The Police Association considers the Molotovs life threatening. According to the demonstrators, Hong Kong is slipping into a police state. Every day there is a police press conference, while the governor is silent. Minister of Public Security Zhao Kezhi, together with Xi Jinping over Macau. Hong Kong crisis treated as a "national security" issue..

Hong Kong (AsiaNews) - The Association of Junior Hong Kong Police Officers said that from now on, law enforcement will be able to respond to anyone who throws Molotov cocktails at them with live ammunition. The Association, which gathers 80% of all police officers in the area, says that the launch of Molotov against policemen is to be considered a threat to their lives and therefore they can also respond with lethal weapons.

The statement, released yesterday afternoon, follows what happened after the September 15demonstration. During clashes between police and radical protesters, 10 demonstrators dressed in black launched at least three Molotov cocktails against policemen. One vehicle caught fire, but there was no personal injury.
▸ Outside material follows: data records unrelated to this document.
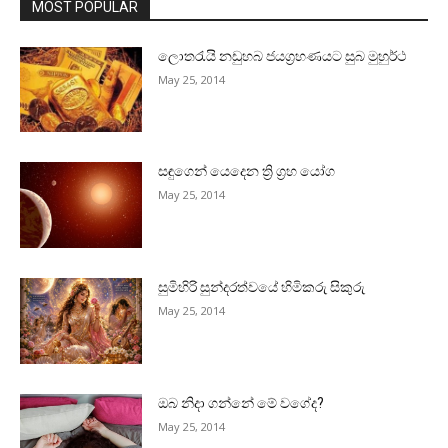
MOST POPULAR
ලොතරැයි නඩුහබ ජයග්‍රහණයට සුබ මුහුර්ථ
May 25, 2014
සඳුගෙන් යෙදෙන ත්‍රි ග්‍රහ යෝග
May 25, 2014
සුමිහිරි සුන්දරත්වයේ හිමිකරු සිකුරු
May 25, 2014
ඔබ නිදා ගන්නේ මේ වගේද?
May 25, 2014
The policemen pulled out their weapons, but they didn't fire any shots.

According to the Hong Kong Human Rights Observatory, the declaration will only create "confusion" because instead of pushing the police to curb the use of force, it risks pushing for more violence.

For many young demonstrators, this move is further proof that Hong Kong is slipping into a police state, where the police have a free hand to restore security.

They recall the abuses committed: excessive use of force against peaceful protesters; launch of rubber bullets at eye level, capable of seriously injuring those hit; the wounding of a girl who risks losing an eye; "selective" arrests of youths dressed in black, leaving pro-China violent groups free; collusion with local and Chinese mafias, as occurred in the Yuan Long incidents; attack on protesters and passengers at Prince Edward station.

According to Prof. Bruce Lui Ping Kuen, of the Baptist University (photo 2), it is now clear that the Hong Kong police act exactly like those of the People's Republic, that is "not to enforce the law, but acting above the law". And this is because they now respond not to the Hong Kong government, but to China directly, already destroying the "one nation, two systems" principle and sliding Hong Kong under the principle "one nation, one system", that of Beijing.

Among the worrying signs in this direction, the observers cite the fact that at this point, the head of the executive, Carrie Lam, is no longer present in the media, but every day there is a police press conference that checks the incidents that occurred the previous day and justifies its work, always concluding with a self-acquittal (photo 3).

Prof. Lui notes that last September 11, President Xi Jinping met Macau’s newly elected governor, Ho Iat-seng, in Beijing. He points out that along with Xi there was also Zhao Kezhi, Minister of Public Security, who oversees the country's police force. For many observers, the fact that Zhao was present for the first time at a meeting about Macau, and that Xinhua emphasized his presence in official dispatches, means that the security problem in Macau and Hong Kong is now directly entrusted to the ministry in China. This means that Hong Kong's problems are now treated as China's "national security" problems.

Zhao Kezhi also seems to be shaping the whole media campaign against the Hong Kong demonstrations. Last August, visiting Guangdong, he accused "foreign forces" of stirring up unrest in Hong Kong and asked the police to remain on alert against "foreign infiltration that tends to subversion".

For observers, the Hong Kong police now seem to obey the Chinese Communist Party. Perhaps this is why it acts "above the law". Professor. Bruce Lui Ping Kuen remembers a Leninist maxim: "Who works for the Party is above the law": this is what happens in China and now also in Hong Kong.